-- BEGIN Information supplied --

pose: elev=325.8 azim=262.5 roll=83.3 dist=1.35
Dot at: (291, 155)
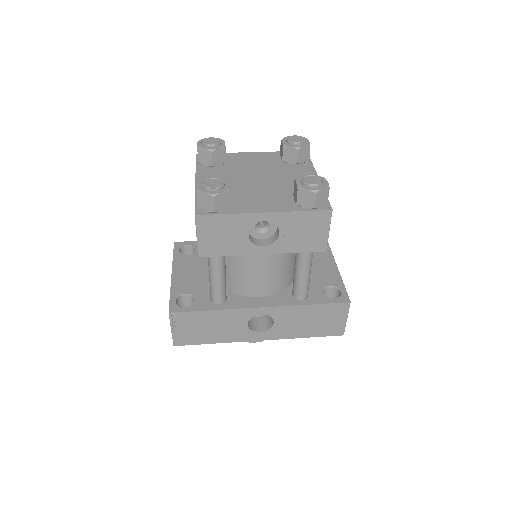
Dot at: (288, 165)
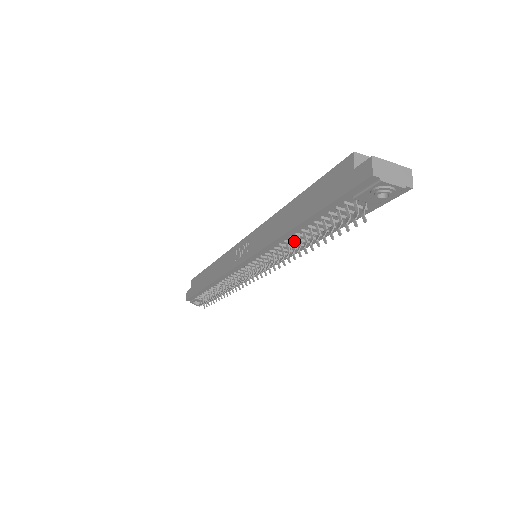
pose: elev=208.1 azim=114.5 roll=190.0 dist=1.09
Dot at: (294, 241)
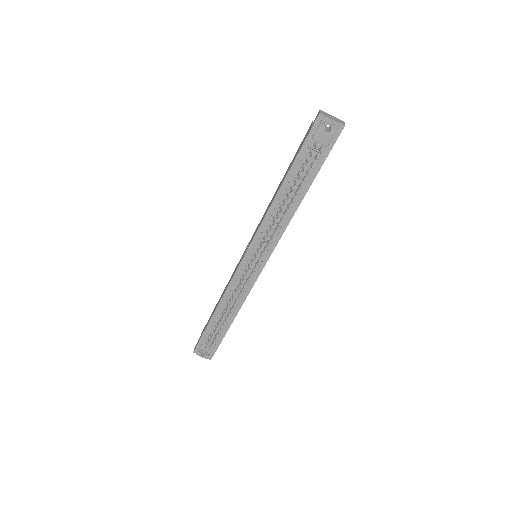
Dot at: occluded
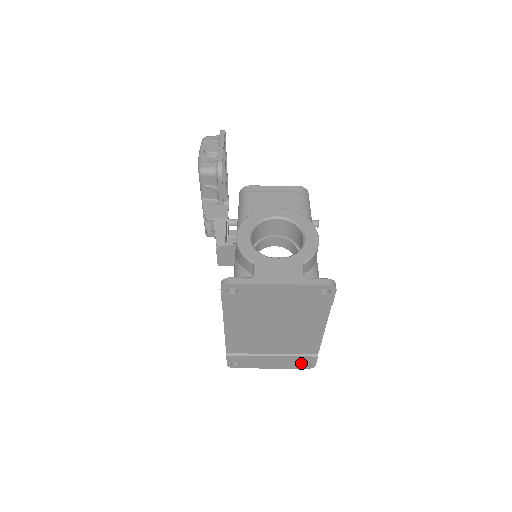
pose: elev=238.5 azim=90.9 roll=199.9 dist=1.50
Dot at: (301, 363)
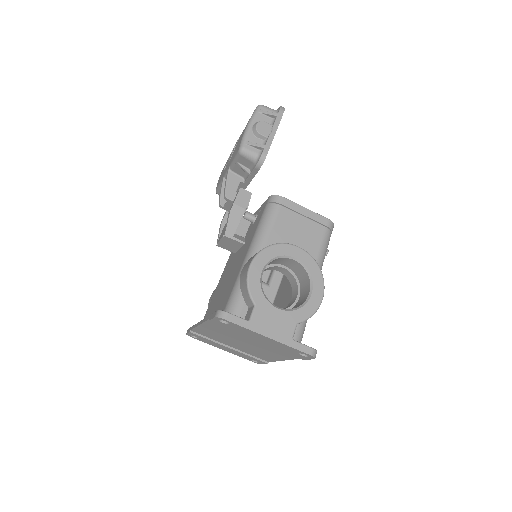
Dot at: (251, 359)
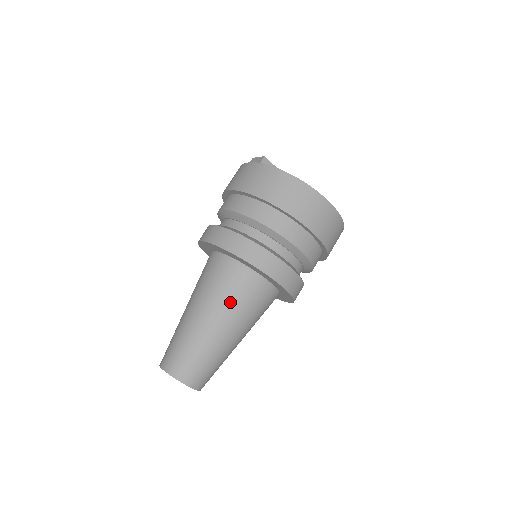
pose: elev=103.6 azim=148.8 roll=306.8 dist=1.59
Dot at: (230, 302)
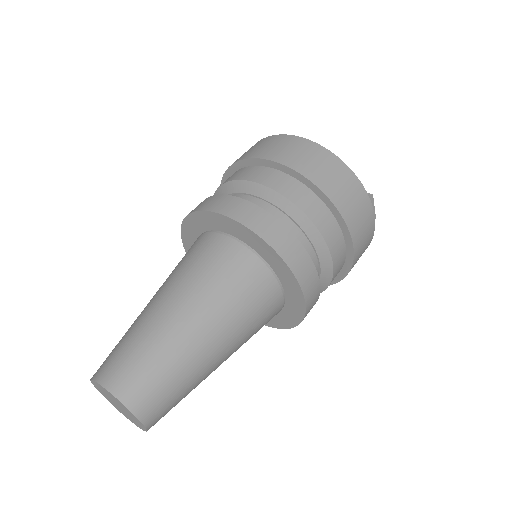
Dot at: (176, 270)
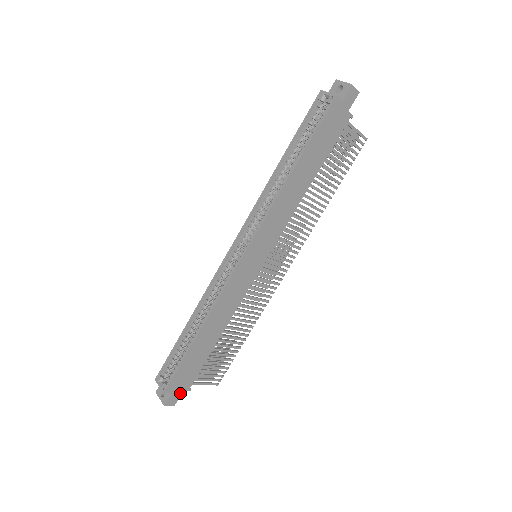
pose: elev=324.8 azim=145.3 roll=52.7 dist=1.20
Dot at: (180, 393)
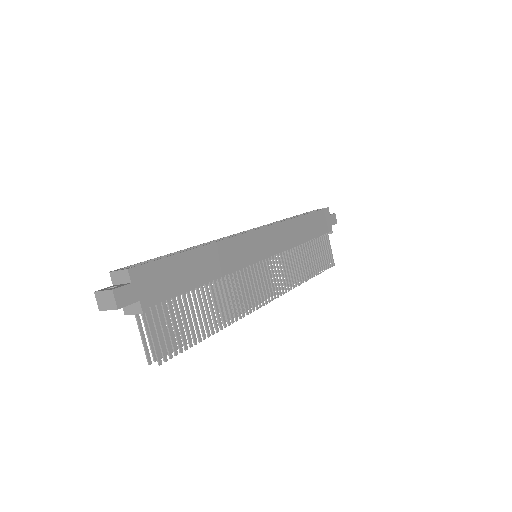
Dot at: (135, 299)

-- END Information supplied --

• _Task brief_
Output every line of the material above as a JSON list of strings, one string per line, with blank lines and all pictures omitted.

• _Written response_
[
  "pose: elev=325.8 azim=262.5 roll=83.3 dist=1.35",
  "Dot at: (291, 155)",
  "Dot at: (288, 165)",
  "pose: elev=208.1 azim=114.5 roll=190.0 dist=1.09",
  "Dot at: (294, 241)",
  "Dot at: occluded",
  "pose: elev=238.5 azim=90.9 roll=199.9 dist=1.50",
  "Dot at: (301, 363)",
  "Dot at: (251, 359)",
  "pose: elev=103.6 azim=148.8 roll=306.8 dist=1.59",
  "Dot at: (230, 302)",
  "Dot at: (176, 270)",
  "pose: elev=324.8 azim=145.3 roll=52.7 dist=1.20",
  "Dot at: (180, 393)",
  "Dot at: (135, 299)"
]